Приведенный отрывок:
Свет и тени кампании 1944 года
1944 год вошел в прижизненные Сталину официальные труды как год "десяти сталинских сокрушительных ударов по врагу". Удары были, удары сокрушительные, вот только какова истинная роль Сталина в их планировании и проведении?
Счет "сталинским ударам" открыло наступление на Правобережной Украине. 11 января 1944 г. Г.К. Жуков, являвшийся координатором 1-го и 2-го Украинских фронтов (бывшие Степной и Юго-Западный), представил план разгрома 8-й немецкой армии, получивший наименование Корсунь-Шевченковской операции. 12 января Сталин, впервые после Сталинграда, дал "добро" на окружение. Наступление прошло успешно. В ходе боев с 24 января по 17 февраля 1944 г. потери противника в "котле" составили 55 тыс. человек убитыми и 18 тыс. пленными. Сталин был так рад этому успеху, что произвел беспрецедентные за одну операцию повышения. Генералу армии И.С. Коневу, генерал-полковнику П.А. Ротмистрову присвоил звания маршалов, маршалу авиации А.А. Новикову — главного маршала авиации. [277]
Отныне выходы на фланги ив тылы немецких войск стали характерной чертой всего дальнейшего советского наступления на Украине. Особенно туго пришлось 6-й армии, над которой постоянно витала тень предыдущей, сталинградской тезки.
6 марта 3-й Украинский фронт (бывший Южный), занимавший участок по реке Ингулец до Днепра, перешел в очередное наступление. Советские войска устремились к Николаеву. Фланги 6-й армии оказались глубоко обойденными. Конно-механизированная группа генерала И.А. Плиева вышла в тыл противника. Окружения немцам удалось избежать лишь вследствие недостатка сил у соединения Плиева. (Вспоминается аналогичная группа Попова, которая должна была отсечь группу армий "Дон" в феврале 1943 г.) 6-я армия прорвалась сквозь заслоны и отошла с потерями за Буг. Но вскоре, после прорыва советских войск севернее, у Вознесенска, 6-й армии, чтобы избежать новой опасности "котла", опять пришлось стремительно отходить, на этот раз к Одессе, затем далее за Днестр. Получилось зеркальное отражение ситуации с 9-й и 18-й армиями Южного фронта в 1941 г., которые точно так же, избегая окружения, вынуждены были раз за разом "убегать" из-под фланговых ударов.

Что нужно сделать:
**a)** Пожалуйста, определите, согласуются ли с отрывком о кампании 1944 года три утверждения: (i) Сталин одобрил окружение 12 января; (ii) группе Плиева удалось окружить 6-ю армию; (iii) противник потерял в «котле» 18 тыс. человек убитыми. Для каждого ответьте «да» или «нет» и приведите решающие слова отрывка в точной цитате.
**b)** Напишите продолжение отрывка о кампании 1944 года, начав сразу после его последнего предложения.

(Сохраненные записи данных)
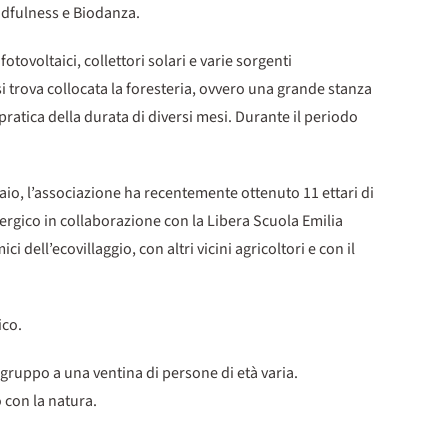
ndfulness e Biodanza.
otovoltaici, collettori solari e varie sorgenti
i trova collocata la foresteria, ovvero una grande stanza
ratica della durata di diversi mesi. Durante il periodo
ollaio, l’associazione ha recentemente ottenuto 11 ettari di
nergico in collaborazione con la Libera Scuola Emilia
 dell’ecovillaggio, con altri vicini agricoltori e con il
ico.
l gruppo a una ventina di persone di età varia.
 con la natura.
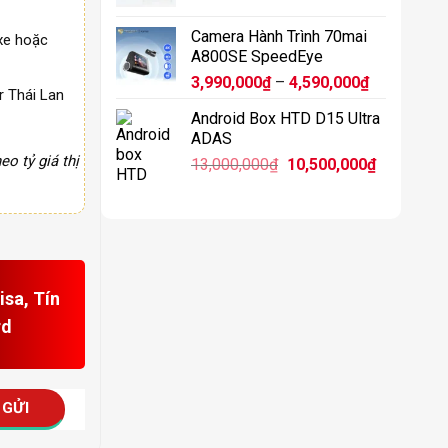
11,900,0
Camera Hành Trình 70mai
xe hoặc
A800SE SpeedEye
Khoảng
3,990,000
₫
–
4,590,000
₫
r Thái Lan
giá:
Android Box HTD D15 Ultra
từ
ADAS
3,990,000₫
eo tỷ giá thị
Giá
Giá
13,000,000
₫
10,500,000
₫
đến
gốc
hiện
4,590,000₫
là:
tại
13,000,000₫.
là:
10,500,00
sa, Tín
rd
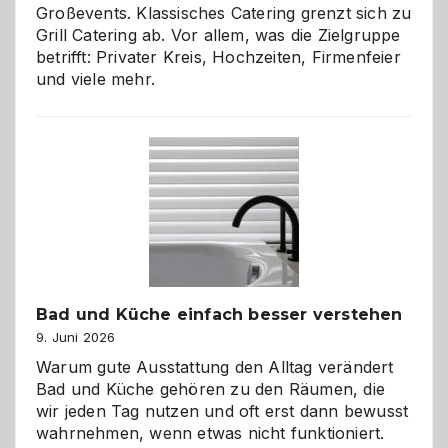
Großevents. Klassisches Catering grenzt sich zu
Grill Catering ab. Vor allem, was die Zielgruppe
betrifft: Privater Kreis, Hochzeiten, Firmenfeier
und viele mehr.
Bad und Küche einfach besser verstehen
9. Juni 2026
Warum gute Ausstattung den Alltag verändert
Bad und Küche gehören zu den Räumen, die
wir jeden Tag nutzen und oft erst dann bewusst
wahrnehmen, wenn etwas nicht funktioniert.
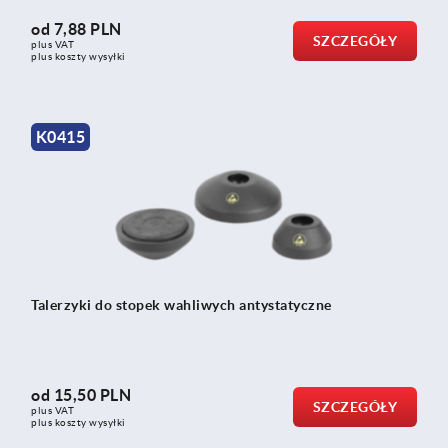
od
7,88 PLN
SZCZEGÓŁY
plus VAT
plus koszty wysyłki
K0415
Talerzyki do stopek wahliwych antystatyczne
od
15,50 PLN
SZCZEGÓŁY
plus VAT
plus koszty wysyłki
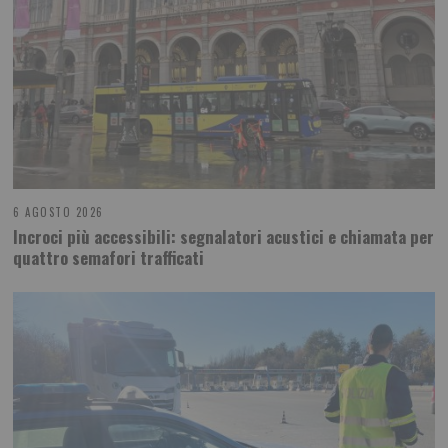
6 AGOSTO 2026
Incroci più accessibili: segnalatori acustici e chiamata per
quattro semafori trafficati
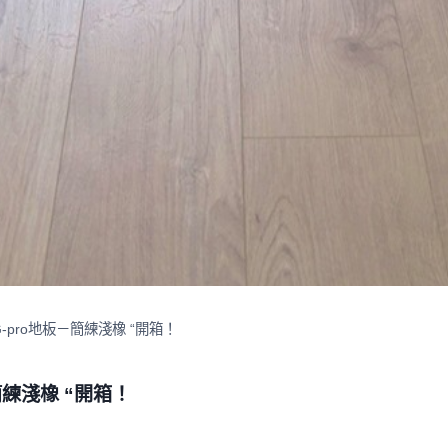
-pro地板－簡練淺橡 “開箱！
簡練淺橡 “開箱！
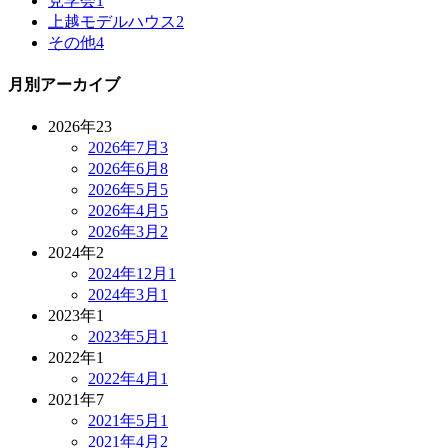
見学会
1
上越モデルハウス
2
その他
4
月別アーカイブ
2026年
23
2026年7月
3
2026年6月
8
2026年5月
5
2026年4月
5
2026年3月
2
2024年
2
2024年12月
1
2024年3月
1
2023年
1
2023年5月
1
2022年
1
2022年4月
1
2021年
7
2021年5月
1
2021年4月
2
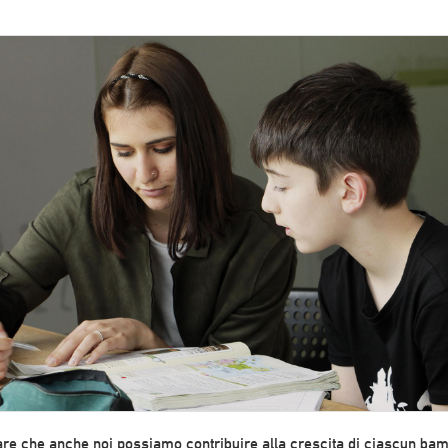
are che anche noi possiamo contribuire alla crescita di ciascun ba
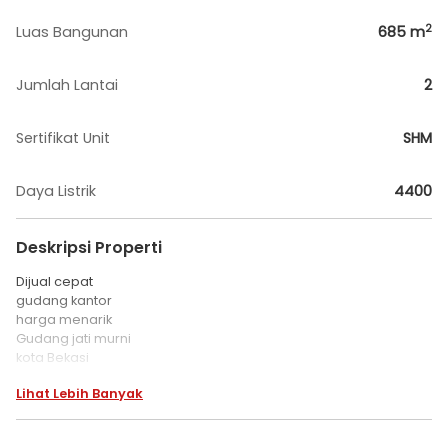
2
Luas Bangunan
685
m
Jumlah Lantai
2
Sertifikat Unit
SHM
Daya Listrik
4400
Deskripsi Properti
Dijual cepat
gudang kantor
harga menarik
Gudang jati murni
kota Bekasi
Lihat Lebih Banyak
Lt : 685 m2
Lahan parkir luas
LXP 9,5X11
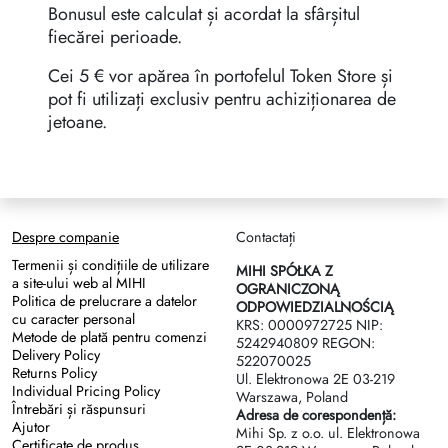
Bonusul este calculat și acordat la sfârșitul
fiecărei perioade.
Cei 5 € vor apărea în portofelul Token Store și
pot fi utilizați exclusiv pentru achiziționarea de
jetoane.
Despre companie
Contactați
Termenii și condițiile de utilizare
MIHI SPÓŁKA Z
a site-ului web al MIHI
OGRANICZONĄ
Politica de prelucrare a datelor
ODPOWIEDZIALNOŚCIĄ
cu caracter personal
KRS: 0000972725 NIP:
Metode de plată pentru comenzi
5242940809 REGON:
Delivery Policy
522070025
Returns Policy
Ul. Elektronowa 2Е 03-219
Individual Pricing Policy
Warszawa, Poland
Întrebări și răspunsuri
Adresa de corespondență:
Ajutor
Mihi Sp. z o.o. ul. Elektronowa
Certificate de produs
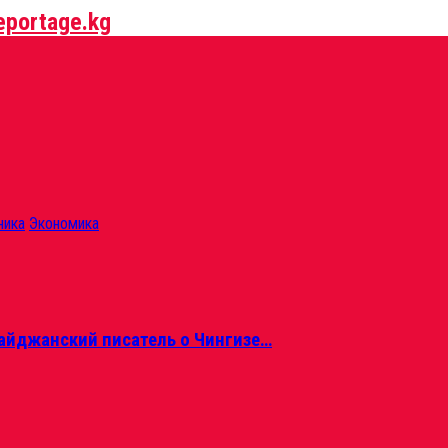
ника
Экономика
айджанский писатель о Чингизе…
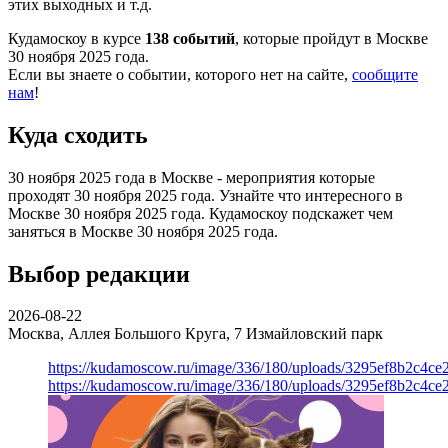
этих выходных и т.д.
Кудамоскоу в курсе
138 событий
, которые пройдут в Москве
30 ноября 2025 года.
Если вы знаете о событии, которого нет на сайте,
сообщите
нам
!
Куда сходить
30 ноября 2025 года в Москве - мероприятия которые
проходят 30 ноября 2025 года. Узнайте что интересного в
Москве 30 ноября 2025 года. Кудамоскоу подскажет чем
заняться в Москве 30 ноября 2025 года.
Выбор редакции
2026-08-22
Москва, Аллея Большого Круга, 7
Измайловский парк
https://kudamoscow.ru/image/336/180/uploads/3295ef8b2c4ce
https://kudamoscow.ru/image/336/180/uploads/3295ef8b2c4ce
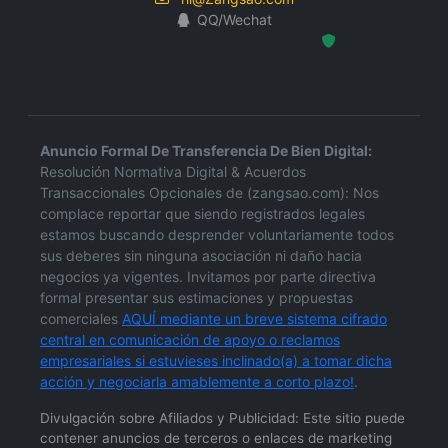
QQ/Wechat
Hosted Protected Environment
Anuncio Formal De Transferencia De Bien Digital:
Resolución Normativa Digital & Acuerdos
Transaccionales Opcionales de (zangsao.com): Nos
complace reportar que siendo registrados legales
estamos buscando desprender voluntariamente todos
sus deberes sin ninguna asociación ni daño hacia
negocios ya vigentes. Invitamos por parte directiva
formal presentar sus estimaciones y propuestas
comerciales
AQUÍ mediante un breve sistema cifrado
central en comunicación de apoyo o reclamos
empresariales si estuvieses inclinado(a) a tomar dicha
acción y negociarla amablemente a corto plazo!
.
Divulgación sobre Afiliados y Publicidad: Este sitio puede
contener anuncios de terceros o enlaces de marketing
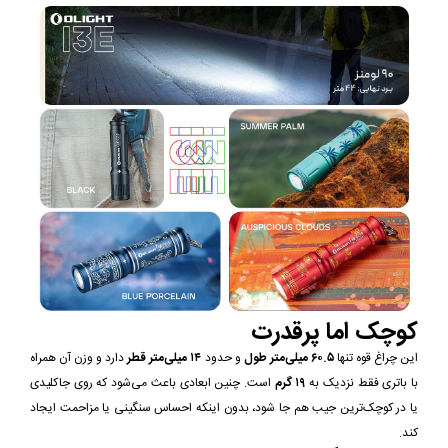
کوچک اما پرقدرت
این چراغ قوه تنها
۶۰.۵ میلی‌متر طول
و حدود
۱۴ میلی‌متر قطر
دارد و وزن آن همراه
با باتری فقط نزدیک به
۱۹ گرم
است. چنین ابعادی باعث می‌شود که روی جا‌کلیدی
یا در کوچک‌ترین جیب هم جا شود، بدون اینکه احساس سنگینی یا مزاحمت ایجاد
کند.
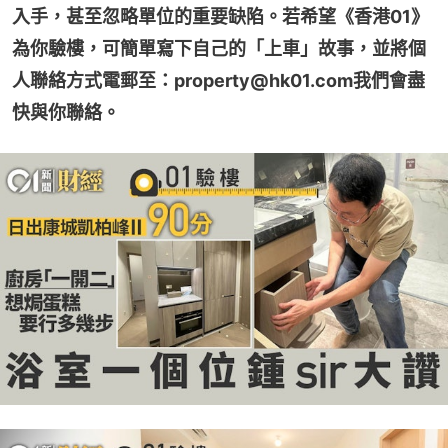
入手，甚至忽略單位的重要缺陷。若希望《香港01》
為你驗樓，可簡單寫下自己的「上車」故事，並將個
人聯絡方式電郵至：property@hk01.com我們會盡
快與你聯絡。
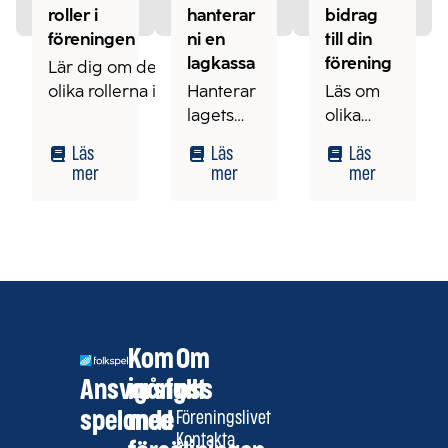
roller i
hanterar
bidrag
föreningen
ni en
till din
lagkassa
förening
Lär dig om de
olika rollerna i en
Hanterar
Läs om
föreningsstyrelse
lagets
olika
och vilka ansvar
ekonomi
typer av
Läs
Läs
Läs
och uppgifter
på ett
bidrag att
mer
mer
mer
som hör till varje
tryggt
söka för
position.
sätt.
att öka
intäkterna
till er
förening.
Kom
Om
Ansvarsfullt
igång
oss
spelande
med
Föreningslivet
Kontakta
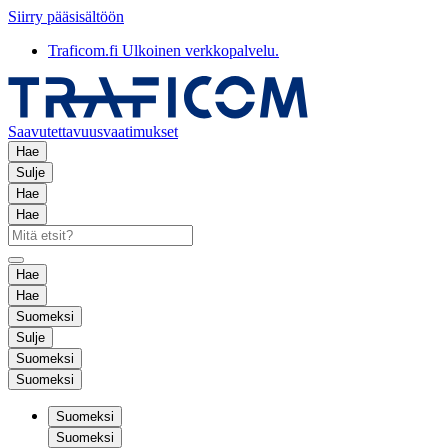
Siirry pääsisältöön
Traficom.fi
Ulkoinen verkkopalvelu.
Saavutettavuusvaatimukset
Hae
Sulje
Hae
Hae
Hae
Hae
Suomeksi
Sulje
Suomeksi
Suomeksi
Suomeksi
Suomeksi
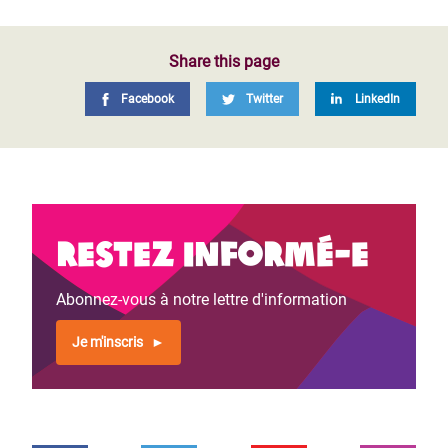
Share this page
Facebook
Twitter
LinkedIn
Restez informé-e
Abonnez-vous à notre lettre d'information
Je m'inscris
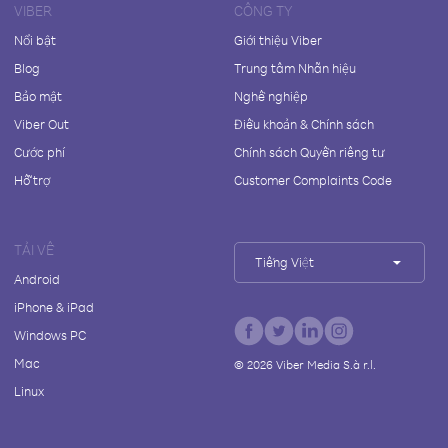
VIBER
CÔNG TY
Nổi bật
Giới thiệu Viber
Blog
Trung tâm Nhãn hiệu
Bảo mật
Nghề nghiệp
Viber Out
Điều khoản & Chính sách
Cước phí
Chính sách Quyền riêng tư
Hỗ trợ
Customer Complaints Code
TẢI VỀ
Tiếng Việt
Android
iPhone & iPad
Windows PC
Mac
©
2026
Viber Media S.à r.l.
Linux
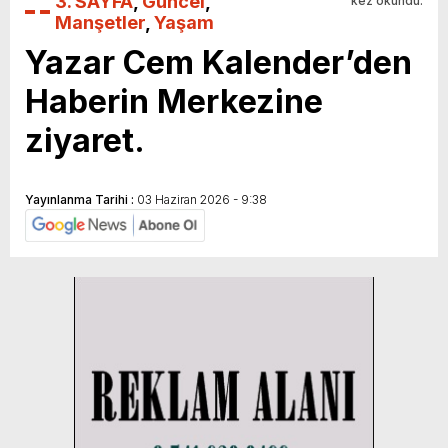
3. SAYFA
,
Güncel
,
kez okundu.
Manşetler
,
Yaşam
Yazar Cem Kalender’den
Haberin Merkezine
ziyaret.
Yayınlanma Tarihi :
03 Haziran 2026 - 9:38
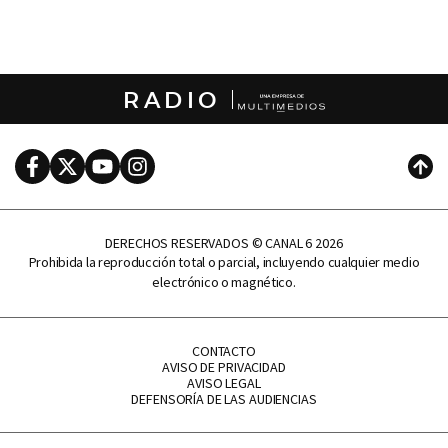
RADIO
Facebook
Twitter
Youtube
Instagram
Subi
DERECHOS RESERVADOS © CANAL 6 2026
Prohibida la reproducción total o parcial, incluyendo cualquier medio
electrónico o magnético.
CONTACTO
AVISO DE PRIVACIDAD
AVISO LEGAL
DEFENSORÍA DE LAS AUDIENCIAS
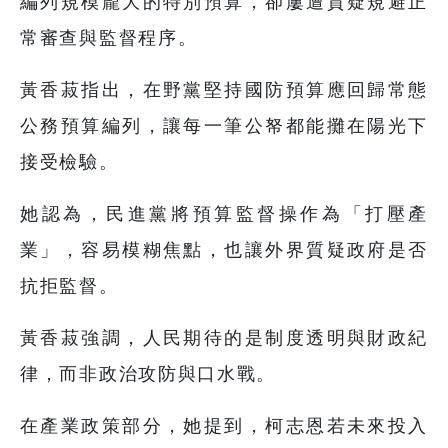
編列規模龐大的特別預算，卻屢遭質疑規避正
常審查與監督程序。
黃香菽指出，在野黨堅持國防預算應回歸常態
公務預算編列，讓每一筆公帑都能攤在陽光下
接受檢驗。
她認為，民進黨將預算監督操作為「打壓產
業」，容易模糊焦點，也讓外界質疑政府是否
抗拒監督。
黃香菽強調，人民期待的是制度透明與財政紀
律，而非政治攻防與口水戰。
在產業政策部分，她提到，柯志恩若未來投入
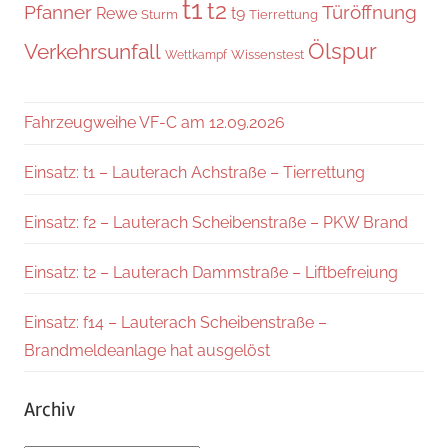
t1
t2
Pfanner
Türöffnung
Rewe
t9
Sturm
Tierrettung
Verkehrsunfall
Ölspur
Wissenstest
Wettkampf
Fahrzeugweihe VF-C am 12.09.2026
Einsatz: t1 – Lauterach Achstraße – Tierrettung
Einsatz: f2 – Lauterach Scheibenstraße – PKW Brand
Einsatz: t2 – Lauterach Dammstraße – Liftbefreiung
Einsatz: f14 – Lauterach Scheibenstraße –
Brandmeldeanlage hat ausgelöst
Archiv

Результаты выполнения:
**a)**
(i) Да: «12 января Сталин, впервые после Сталинграда, дал "добро" на окружение».
(ii) Нет: «Окружения немцам удалось избежать лишь вследствие недостатка сил у соединения Плиева».
(iii) Нет: «потери противника в "котле" составили 55 тыс. человек убитыми и 18 тыс. пленными».

**b)**
Более грандиозную операцию на охват крупных сил противника провели 1-й и 2-й Украинский фронты. 4 и 5 марта они перешли в наступление по сходящимся направлениям. В прорыв было брошено сразу несколько танковых армий. К10 марта передовые части 1-го Украинского фронта вышли к Тарнополю и Проскурову, местам столь памятных боев в 1941 г. 29 марта были освобождены Черновцы. Успешно наступал и 2-й Украинский фронт. 10 марта его войска отбили Умань, на следующий день вышли к Южному Бугу и форсировали его с ходу. 31 марта соединения [278] 4-й танковой армии 1-го Украинского фронта установили связь с 40-й армией 2-го Украинского. Все тыловые коммуникации группы армий "Юг" через Польшу оказались перерезанными. В "котле" у Каменец-Подольска оказалась 1 -я танковая армия в составе одиннадцати пехотных и десяти танковых и моторизованных дивизий. Казалось, что будет взят реванш за Уманский "котел", где в августе 1941 г, "сварились" 6-я и 12-я армии. Однако сил для уничтожения столь крупной группировки не хватило, и ее основной части удалось вырваться из окружения. Но выталкивание ее фронтальными ударами потребовало бы куда больше времени и жертв. Обход же заставил противника очистить большой район без сопротивления. При отходе 1 -я танковая армия понесла большие потери, и вышедшие из сражений части до пополнения их значились в штабных документах германского командования как боевые группы. А два крупнейших полководца вермахта Манштейн и Клейст были отправлены Гитлером в отставку. Но на незавершенности этой операции, возможно, сказался небольшой опыт советского командования в подобных маневренных действиях.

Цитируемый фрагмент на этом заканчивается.